APRIL 19, 2022. What if the surgeon from whom you were about to receive care chose the anesthesia provider for your surgery not based on quality or value, but because the surgeon and anesthesia provider are in a financial arrangement that benefits them—and not you? A whistleblower reported just that situation in Georgia. The United States Department of Justice recently settled a case against the owners of an anesthesia services company and 18 related entities for an unlawful kickback arrangement with surgery centers, as well as submitting false claims to federal and state healthcare programs. Under the terms of the settlement, the anesthesia services companies will pay $7.2 million. The whistleblower was a C-suite executive of the company, Care Plus Management LLC (Care Plus), and they will receive $3.1 million of the government’s recovery.

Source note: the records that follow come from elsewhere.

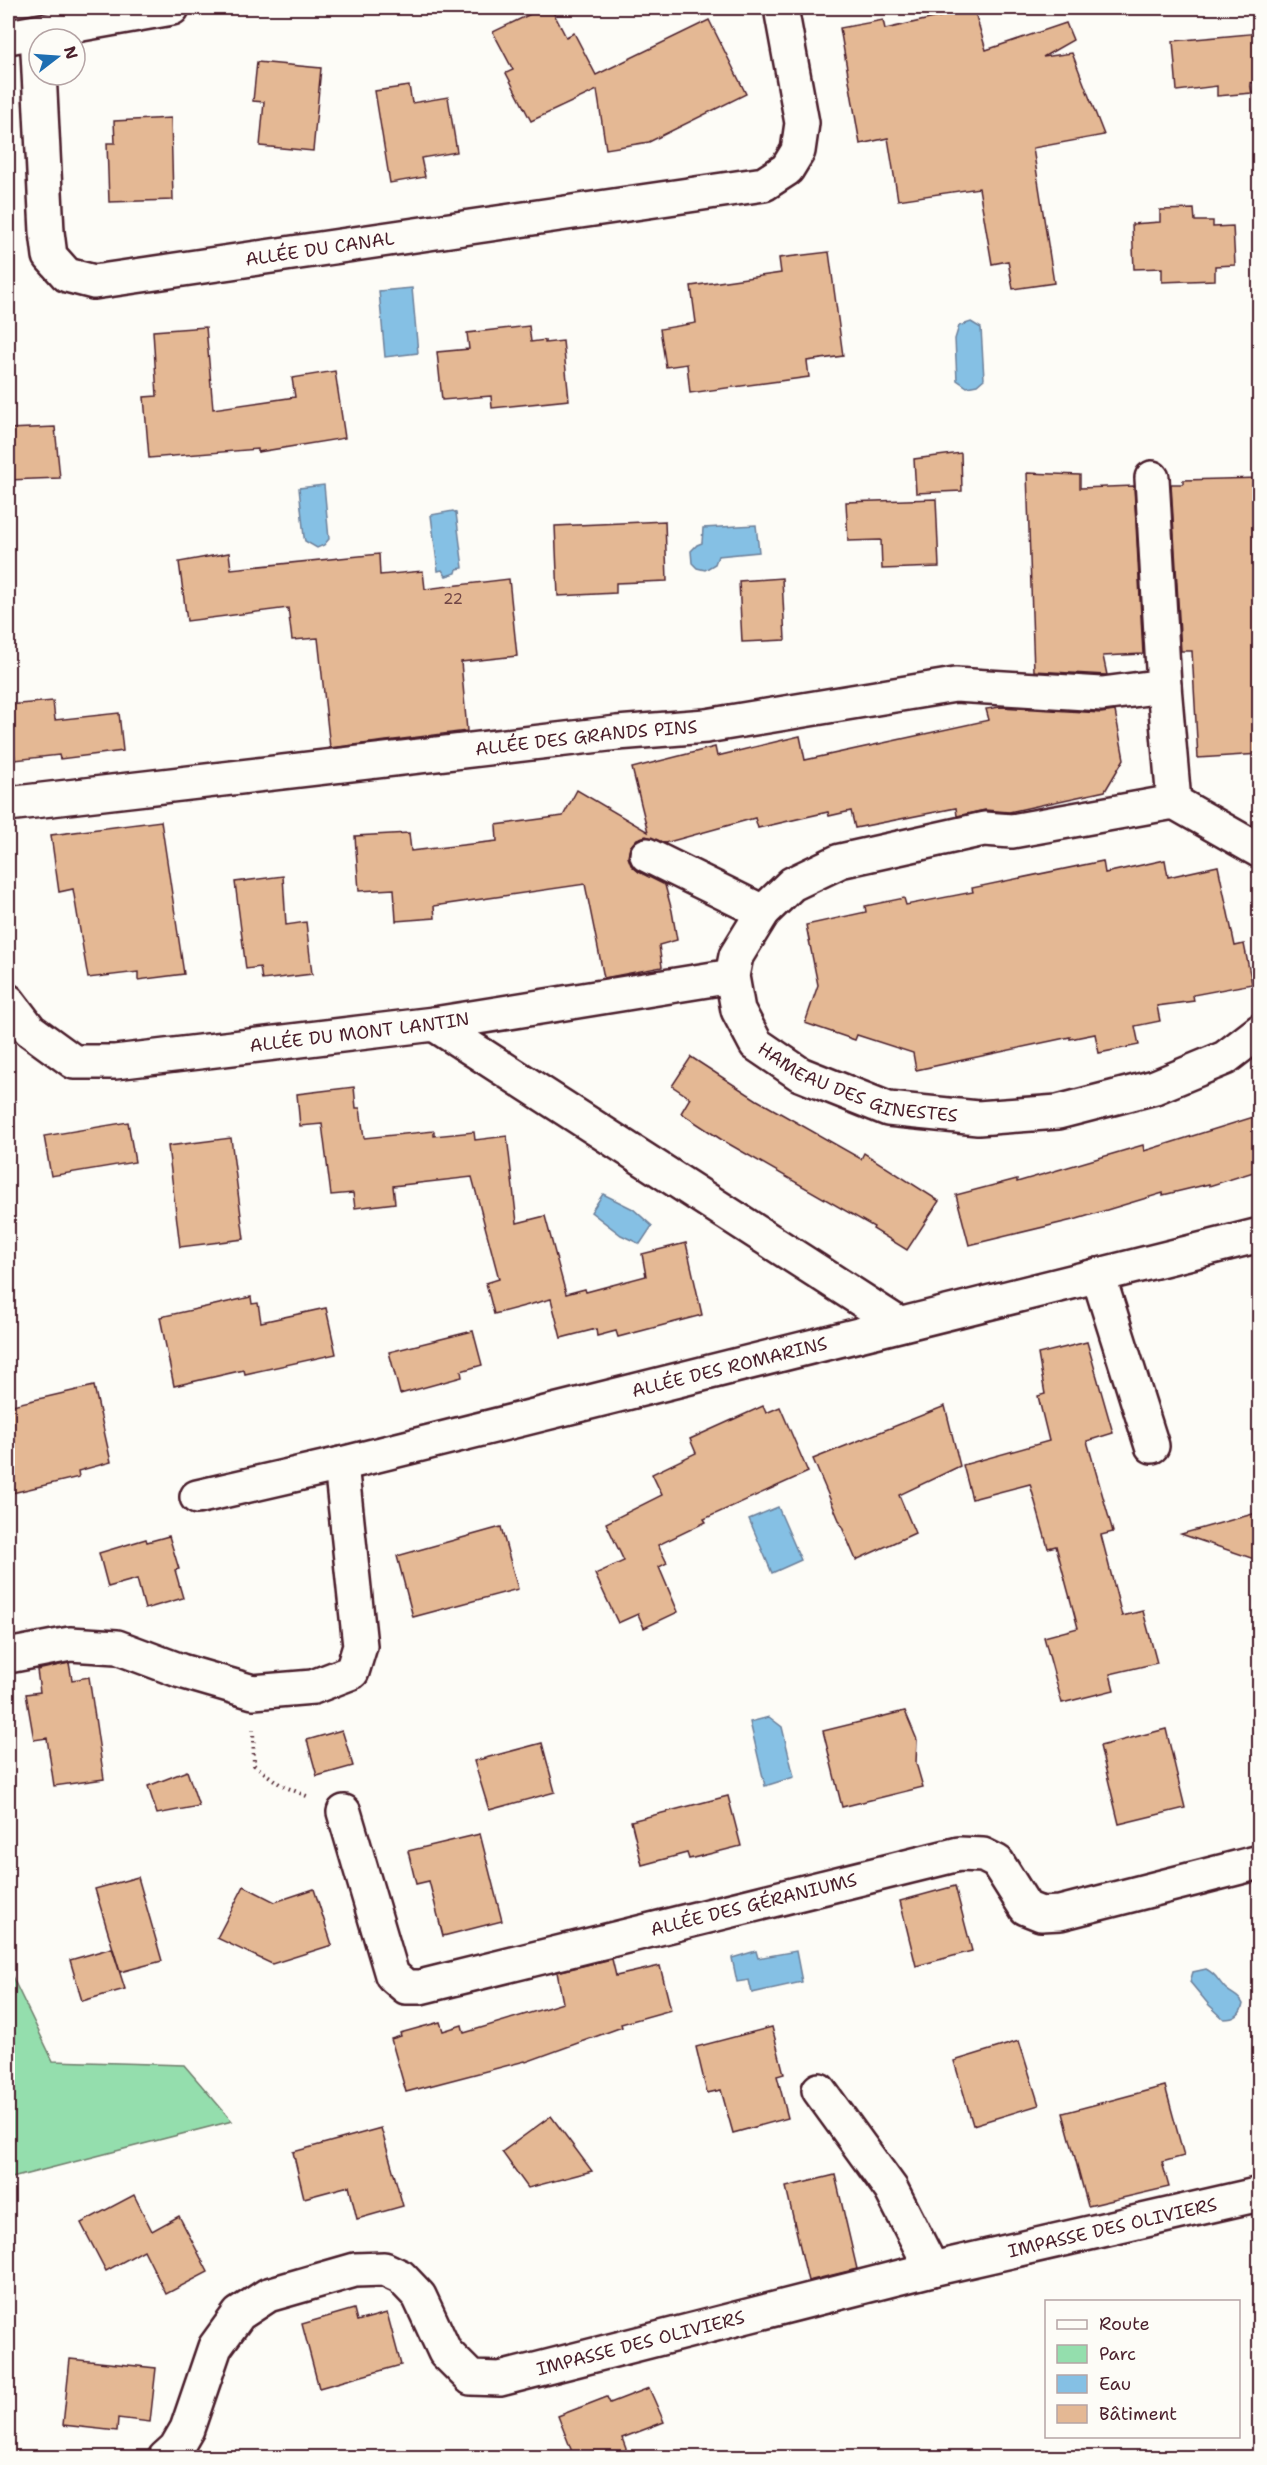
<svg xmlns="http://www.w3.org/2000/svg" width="1267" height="2465" font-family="'Shantell Sans',sans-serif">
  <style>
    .green { fill: #94dead; stroke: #6f7e6c; stroke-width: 1.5 }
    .water { fill: #85c0e4; stroke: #6d809a; stroke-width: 1.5 }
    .building { fill: #e4b894; stroke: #4a1f2b; stroke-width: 1.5 }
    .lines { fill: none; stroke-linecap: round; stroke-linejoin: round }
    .minor-casing { stroke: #4a1f2b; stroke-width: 38 }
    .path { stroke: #4a1f2b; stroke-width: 4; stroke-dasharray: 1.5 4.5; stroke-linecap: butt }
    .minor { stroke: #fdfcf7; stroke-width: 33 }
    .labels { text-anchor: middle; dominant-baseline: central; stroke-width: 5; stroke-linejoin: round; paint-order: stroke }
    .number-label { font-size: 15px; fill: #704545 }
    .street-label { font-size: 18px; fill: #4a1f2b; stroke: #fdfcf7 }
  </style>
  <rect width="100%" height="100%" fill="#fdfcf7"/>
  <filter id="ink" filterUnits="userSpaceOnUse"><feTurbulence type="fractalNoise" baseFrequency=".0167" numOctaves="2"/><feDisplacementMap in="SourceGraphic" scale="12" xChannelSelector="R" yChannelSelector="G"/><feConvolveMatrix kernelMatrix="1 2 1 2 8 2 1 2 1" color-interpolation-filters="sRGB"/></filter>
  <g filter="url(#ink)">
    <path class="green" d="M 8,1968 L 53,2061 L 184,2065 L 232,2121 L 8,2179 Z"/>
    <g class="water">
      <path d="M 412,288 L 418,353 L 385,357 L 379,291 Z"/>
      <path d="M 971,322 L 981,328 L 984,379 L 977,385 L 967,387 L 957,380 L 955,339 L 959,326 Z"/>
      <path d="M 324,485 L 329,539 L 324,545 L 317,548 L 305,541 L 304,537 L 299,488 Z"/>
      <path d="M 453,511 L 456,513 L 463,568 L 457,569 L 456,573 L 446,576 L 442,570 L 438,571 L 431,515 Z"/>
      <path d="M 756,525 L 759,552 L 718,556 L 715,564 L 705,570 L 697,568 L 692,563 L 691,551 L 697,545 L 702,543 L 703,528 Z"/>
      <path d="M 603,1194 L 633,1209 L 652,1226 L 640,1244 L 621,1235 L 591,1212 Z"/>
      <path d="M 778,1507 L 801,1560 L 772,1573 L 749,1519 Z"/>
      <path d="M 769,1717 L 782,1727 L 794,1777 L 765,1786 L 750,1722 Z"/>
      <path d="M 756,1951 L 758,1958 L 796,1951 L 802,1982 L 752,1993 L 749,1980 L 737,1982 L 732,1958 Z"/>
      <path d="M 1206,1969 C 1216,1974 1217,1979 1224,1987 C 1230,1994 1239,1995 1243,2004 C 1241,2015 1235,2019 1224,2019 L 1209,2005 L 1190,1982 L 1193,1972 Z"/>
    </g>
    <g class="building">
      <path d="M 543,8 L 551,8 L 566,37 L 574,33 L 596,75 L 709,20 L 746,94 L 649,142 L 606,149 L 597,90 L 531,121 L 506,73 L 513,70 L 493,32 Z"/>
      <path d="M 974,9 L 986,50 L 1066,23 L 1073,40 L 1043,57 L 1072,53 L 1104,135 L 1033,148 L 1054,283 L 1013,289 L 1008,261 L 992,264 L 979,188 L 898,200 L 888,138 L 860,144 L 840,28 L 883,20 L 885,29 Z"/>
      <path d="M 1260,33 L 1260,82 L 1250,83 L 1252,93 L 1217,96 L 1217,86 L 1177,91 L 1173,41 Z"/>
      <path d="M 257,62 L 321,68 L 313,151 L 260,146 L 264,102 L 253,101 Z"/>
      <path d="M 409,86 L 412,103 L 448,97 L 457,152 L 421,158 L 425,177 L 390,183 L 375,91 Z"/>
      <path d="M 171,118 L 173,200 L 109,202 L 107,143 L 115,143 L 114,121 Z"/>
      <path d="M 1194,209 L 1195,221 L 1213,221 L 1213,227 L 1233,226 L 1235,265 L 1215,266 L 1215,280 L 1162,282 L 1162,268 L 1134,269 L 1132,224 L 1160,222 L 1160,210 Z"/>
      <path d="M 829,252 L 843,356 L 807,361 L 809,377 L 690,393 L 687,364 L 666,367 L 660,329 L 696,323 L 691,286 L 781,273 L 779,258 Z"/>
      <path d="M 529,326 L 531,342 L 545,340 L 545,343 L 563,341 L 569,400 L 492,408 L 491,396 L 442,400 L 437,352 L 469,349 L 467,333 Z"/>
      <path d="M 206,327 L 213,409 L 295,397 L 292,378 L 335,371 L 345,438 L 258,452 L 258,449 L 149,458 L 144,397 L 157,396 L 153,331 Z"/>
      <path d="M 55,427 L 60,478 L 8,480 L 8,429 Z"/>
      <path d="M 961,453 L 962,491 L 916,493 L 914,459 Z"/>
      <path d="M 1027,473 L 1080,475 L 1080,488 L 1134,486 L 1143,654 L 1103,656 L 1107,675 L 1034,671 Z"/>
      <path d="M 1260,478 L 1260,754 L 1198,758 L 1192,651 L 1181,651 L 1171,484 L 1183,484 L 1183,480 Z"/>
      <path d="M 936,499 L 939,567 L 882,569 L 881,540 L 848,541 L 846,502 Z"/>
      <path d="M 665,521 L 667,581 L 616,583 L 616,593 L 558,596 L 555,526 Z"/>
      <path d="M 229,553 L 231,569 L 379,554 L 380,575 L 423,571 L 425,589 L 509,579 L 517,656 L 461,662 L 467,731 L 330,748 L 318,638 L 292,640 L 288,608 L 187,621 L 179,562 Z"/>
      <path d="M 782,578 L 785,640 L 742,642 L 739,581 Z"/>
      <path d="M 53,701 L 55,720 L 119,713 L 123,751 L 60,759 L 59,755 L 15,760 L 13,743 L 8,743 L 8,705 Z"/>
      <path d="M 1000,707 L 1101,713 L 1115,711 L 1124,759 L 1105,791 L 1009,812 L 985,810 L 957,816 L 956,808 L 855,828 L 851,811 L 829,816 L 828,812 L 758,828 L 755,818 L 665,843 L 646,836 L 637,839 L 630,847 L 628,857 L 631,865 L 639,872 L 665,885 L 672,911 L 677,940 L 659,945 L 662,967 L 604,978 L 585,884 L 434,906 L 435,918 L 396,921 L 394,889 L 359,891 L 355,836 L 409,833 L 411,851 L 497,841 L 496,825 L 563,816 L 577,790 L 648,832 L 632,768 L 715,747 L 717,756 L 800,736 L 805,760 L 989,720 L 986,709 Z"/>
      <path d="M 161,821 L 184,974 L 138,980 L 138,972 L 88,978 L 73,889 L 59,892 L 51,835 Z"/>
      <path d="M 1165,860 L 1168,877 L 1218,866 L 1235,946 L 1244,944 L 1252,984 L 1193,995 L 1194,1001 L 1157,1006 L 1160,1021 L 1135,1026 L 1139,1045 L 1099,1053 L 1095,1034 L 1070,1039 L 1070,1037 L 916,1070 L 913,1053 L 857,1035 L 855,1040 L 805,1023 L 818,985 L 806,925 L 866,912 L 865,906 L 904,898 L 906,905 L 973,892 L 972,888 L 1103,861 L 1105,873 Z"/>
      <path d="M 283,876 L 286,925 L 306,922 L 312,974 L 262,980 L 260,967 L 246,969 L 235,882 Z"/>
      <path d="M 691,1057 L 757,1100 L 861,1159 L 864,1153 L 939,1201 L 907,1250 L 873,1229 L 874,1227 L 722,1140 L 681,1113 L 690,1098 L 672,1086 Z"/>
      <path d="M 354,1087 L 356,1108 L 360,1108 L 364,1138 L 434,1131 L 434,1136 L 474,1132 L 475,1140 L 507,1136 L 517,1223 L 545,1216 L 566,1294 L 585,1289 L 586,1292 L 646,1276 L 642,1254 L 686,1243 L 702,1315 L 618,1337 L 616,1331 L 597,1336 L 596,1329 L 561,1338 L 551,1299 L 494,1314 L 486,1283 L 499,1279 L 472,1177 L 393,1186 L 395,1203 L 355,1208 L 353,1193 L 331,1195 L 322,1124 L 300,1126 L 297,1094 Z"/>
      <path d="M 1260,1115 L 1260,1170 L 1209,1186 L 1209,1184 L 1163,1195 L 1163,1193 L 1077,1219 L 969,1245 L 956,1195 L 1017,1179 L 1017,1182 L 1143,1145 L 1144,1151 Z"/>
      <path d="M 128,1122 L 135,1162 L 51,1176 L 44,1136 Z"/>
      <path d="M 231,1138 L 244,1239 L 180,1247 L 168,1146 Z"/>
      <path d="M 251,1297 L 252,1304 L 258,1303 L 261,1322 L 326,1308 L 336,1354 L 245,1374 L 244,1370 L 174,1386 L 160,1317 Z"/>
      <path d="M 473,1331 L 482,1365 L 461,1371 L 462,1377 L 400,1394 L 389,1352 Z"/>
      <path d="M 1087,1342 L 1113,1433 L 1087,1441 L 1113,1532 L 1101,1535 L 1122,1616 L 1143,1611 L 1157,1663 L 1110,1674 L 1114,1690 L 1062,1703 L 1044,1637 L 1078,1628 L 1056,1546 L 1048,1548 L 1030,1484 L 972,1499 L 963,1465 L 1049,1441 L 1038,1396 L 1045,1394 L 1038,1354 Z"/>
      <path d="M 94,1386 L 111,1462 L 78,1471 L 79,1477 L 8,1494 L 8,1406 Z"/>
      <path d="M 763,1406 L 766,1413 L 780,1407 L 808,1472 L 704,1519 L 706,1522 L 658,1545 L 667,1563 L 659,1567 L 678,1612 L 644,1628 L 638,1614 L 618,1623 L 595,1574 L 624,1561 L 606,1523 L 662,1495 L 652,1474 L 696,1453 L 690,1439 Z"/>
      <path d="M 945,1406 L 960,1466 L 899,1495 L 915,1533 L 856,1560 L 813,1459 Z"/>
      <path d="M 1260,1512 L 1260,1561 L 1181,1534 Z"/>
      <path d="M 501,1527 L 518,1589 L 413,1617 L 397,1556 Z"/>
      <path d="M 169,1536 L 179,1569 L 175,1570 L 183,1598 L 145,1609 L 137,1579 L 108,1587 L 99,1553 L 146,1539 L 147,1542 Z"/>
      <path d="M 69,1663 L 72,1680 L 89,1677 L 104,1779 L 54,1786 L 47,1738 L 34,1740 L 26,1694 L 40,1692 L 37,1670 Z"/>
      <path d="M 905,1711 L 917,1740 L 916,1763 L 923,1787 L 842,1807 L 823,1731 Z"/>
      <path d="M 1166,1729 L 1185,1808 L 1119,1824 L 1100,1746 Z"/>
      <path d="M 342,1730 L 353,1766 L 317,1776 L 307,1740 Z"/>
      <path d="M 542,1743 L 555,1792 L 489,1810 L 474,1761 Z"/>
      <path d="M 187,1771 L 199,1806 L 157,1814 L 148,1786 Z"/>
      <path d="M 728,1796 L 741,1846 L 689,1859 L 687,1853 L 642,1865 L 631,1821 Z"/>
      <path d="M 480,1834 L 502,1921 L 443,1936 L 429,1881 L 416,1884 L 408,1851 Z"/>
      <path d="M 138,1877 L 162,1961 L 120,1972 L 95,1889 Z"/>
      <path d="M 244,1886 L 275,1902 L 314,1889 L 332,1945 L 272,1964 L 217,1938 Z"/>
      <path d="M 955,1886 L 972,1951 L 916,1966 L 900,1901 Z"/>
      <path d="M 112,1948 L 125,1989 L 82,2001 L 70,1960 Z"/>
      <path d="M 612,1959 L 616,1976 L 660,1966 L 671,2010 L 621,2024 L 622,2027 L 526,2062 L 525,2061 L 406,2092 L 391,2039 L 401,2036 L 400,2033 L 440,2022 L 443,2031 L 462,2025 L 464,2033 L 563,2003 L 557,1972 Z"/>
      <path d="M 772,2027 L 784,2074 L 777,2076 L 788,2118 L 733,2133 L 721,2090 L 707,2093 L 696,2047 Z"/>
      <path d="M 1019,2041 L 1039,2105 L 973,2125 L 954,2061 Z"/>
      <path d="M 1165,2086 L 1184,2156 L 1162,2162 L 1169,2187 L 1088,2206 L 1063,2113 Z"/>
      <path d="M 551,2116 L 592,2171 L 528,2188 L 502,2152 Z"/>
      <path d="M 381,2128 L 403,2206 L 357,2219 L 349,2186 L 304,2198 L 293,2152 Z"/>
      <path d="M 835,2175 L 857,2269 L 808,2281 L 786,2187 Z"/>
      <path d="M 134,2195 L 152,2231 L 179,2216 L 208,2272 L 166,2294 L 144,2250 L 106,2271 L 81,2223 Z"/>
      <path d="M 354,2309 L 357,2321 L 387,2313 L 401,2365 L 319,2388 L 302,2324 Z"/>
      <path d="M 70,2359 L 156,2368 L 150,2422 L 118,2418 L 117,2431 L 63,2425 Z"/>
      <path d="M 649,2388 L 664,2422 L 622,2438 L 629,2457 L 574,2457 L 558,2416 L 607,2397 L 610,2403 Z"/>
    </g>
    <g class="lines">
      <defs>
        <g id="minor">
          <path id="s1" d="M 37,32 L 47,232 L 50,256 L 67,275 L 94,282 L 764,184 L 787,169 L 798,151 L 802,123 L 781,8"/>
          <path d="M 8,37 L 172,8"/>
          <path d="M 1152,478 L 1164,686 L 1174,802"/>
          <path id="s2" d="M 8,804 L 617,733 L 706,726 L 955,685 L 1102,694 L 1164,686"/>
          <path id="s3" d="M 1260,851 L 1174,802 L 1012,831 L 984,829 L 840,861 L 792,884 L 763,912 L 736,956 L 732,976 L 738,1010 L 756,1044 L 800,1074 L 888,1109 L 978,1118 L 1058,1112 L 1155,1087 L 1225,1058 L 1260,1031"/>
          <path d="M 647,855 L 763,912"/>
          <path id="s4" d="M 8,1001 L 30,1030 L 74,1062 L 115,1062 L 434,1024 L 732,976"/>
          <path d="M 434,1024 L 899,1324"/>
          <path d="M 1098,1275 L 1152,1446"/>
          <path id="s5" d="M 197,1497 L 341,1464 L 1260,1235"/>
          <path d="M 8,1656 L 70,1644 L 117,1647 L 181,1671 L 253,1692 L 313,1687 L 352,1672 L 360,1646 L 341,1464"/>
          <path id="s6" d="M 344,1812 L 392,1975 L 406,1987 L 420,1987 L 959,1854 L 983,1855 L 997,1862 L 1026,1908 L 1041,1914 L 1060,1913 L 1260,1862"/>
          <path d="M 819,2090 L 891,2189 L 932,2269"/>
          <path id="s7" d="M 165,2458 L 176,2448 L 187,2429 L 215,2347 L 239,2314 L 268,2295 L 355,2270 L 384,2269 L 401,2277 L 419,2296 L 445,2352 L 471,2378 L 500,2379 L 932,2269 L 1260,2194"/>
        </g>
      </defs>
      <use href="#minor" class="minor-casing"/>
      <path class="path" d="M 253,1729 L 254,1765 L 281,1785 L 309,1797"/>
      <use href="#minor" class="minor"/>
    </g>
  </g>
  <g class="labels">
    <g class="number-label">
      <text x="453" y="599">22</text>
    </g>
    <g class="street-label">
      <text stroke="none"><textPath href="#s1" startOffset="506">ALLÉE DU CANAL</textPath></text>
      <text stroke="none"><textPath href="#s2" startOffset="582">ALLÉE DES GRANDS PINS</textPath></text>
      <text stroke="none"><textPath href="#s4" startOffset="378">ALLÉE DU MONT LANTIN</textPath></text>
      <text stroke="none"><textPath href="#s3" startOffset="789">HAMEAU DES GINESTES</textPath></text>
      <text stroke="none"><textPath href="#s5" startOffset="548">ALLÉE DES ROMARINS</textPath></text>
      <text stroke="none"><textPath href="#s6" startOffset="546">ALLÉE DES GÉRANIUMS</textPath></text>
      <text stroke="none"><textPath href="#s7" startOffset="1122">IMPASSE DES OLIVIERS</textPath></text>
      <text stroke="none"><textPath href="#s7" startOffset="636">IMPASSE DES OLIVIERS</textPath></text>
    </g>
  </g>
  <rect width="1267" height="2465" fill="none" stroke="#fdfcf7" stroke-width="30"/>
  <rect x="15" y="15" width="1237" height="2435" fill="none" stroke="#4a1f2b" stroke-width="2" filter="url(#ink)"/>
  <rect x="1045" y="2300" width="195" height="138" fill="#fdfcf7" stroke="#b5a4a5" stroke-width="1.5"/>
  <rect x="1057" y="2320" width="30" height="9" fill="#fdfcf7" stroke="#b5a4a5" stroke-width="1.5"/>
  <text x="1099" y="2330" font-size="18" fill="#4a1f2b">Route</text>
  <rect x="1057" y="2345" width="30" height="18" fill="#94dead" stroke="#b5a4a5" stroke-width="1.5"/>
  <text x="1099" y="2360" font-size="18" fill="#4a1f2b">Parc</text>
  <rect x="1057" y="2375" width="30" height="18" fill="#85c0e4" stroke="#b5a4a5" stroke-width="1.5"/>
  <text x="1099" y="2390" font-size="18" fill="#4a1f2b">Eau</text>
  <rect x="1057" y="2405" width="30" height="18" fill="#e4b894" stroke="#b5a4a5" stroke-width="1.5"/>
  <text x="1099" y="2420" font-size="18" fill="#4a1f2b">Bâtiment</text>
  <g transform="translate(57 57) rotate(73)"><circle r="28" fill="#fdfcf7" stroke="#b5a4a5" stroke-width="1.5"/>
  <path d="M0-4.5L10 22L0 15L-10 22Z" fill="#1f6fb2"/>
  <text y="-9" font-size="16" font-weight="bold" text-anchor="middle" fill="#4a1f2b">N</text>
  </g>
</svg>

According to the allegations, the fraud scheme involved a symbiotic—or parasitic—relationship between Care Plus and outpatient surgery centers in Georgia, Florida, Texas, Alabama, and South Carolina. Care Plus approached surgeon/owners of ambulatory surgery centers (ASCs), particularly in gastroenterology, podiatry, and vascular surgery specialties. The anesthesia service provider paid kickbacks to surgeons for choosing Care Plus’ and affiliates’ services through revenue sharing for patient referrals and also by paying the surgeons subsidies for anesthesia drugs and supplies. Anesthesia services companies financially benefit from a steady revenue stream when they engage in partnerships with ASCs, and these kickback arrangements are how CarePlus secured exclusive contracts with a number of ASCs. Physician-owners already profit when they refer patients to outpatient surgery centers that they own, because the providers then share in the facility fee charged to the patient. According to the complaint, Care Plus entered into “sham joint ventures” with physicians, whereby Care Plus concealed kickbacks as “profits” of these ventures.
These allegations violate not only the federal False Claims Act, but also several state statutes, including the Georgia Taxpayer Protection False Claims Act, Georgia State False Medicaid Claims Act, several Texas fraud-related acts, and the Florida False Claims Act. In some states, whistleblowers are specifically rewarded for reporting Medicaid-related fraud, as states pay a portion of Medicaid costs.
As the Special Agent in Charge of the U.S. Department of Health and Human Services Office of Inspector General (HHS-OIG) said about this case, “Health care providers using kickbacks to boost their profits threaten the impartiality of medical decision-making, the financial integrity of Medicaid, and the public’s trust in the health care system.” We often discuss on this blog how fraudsters relentlessly target vulnerable poor and elderly populations in order to turn a profit; few people are more vulnerable than when they are unconscious during surgery!
The whistleblower who reported this fraud received almost 20% of the settlement. The Department of Justice needs whistleblowers to report fraud involving unlawful kickback arrangements between physicians and medical services providers.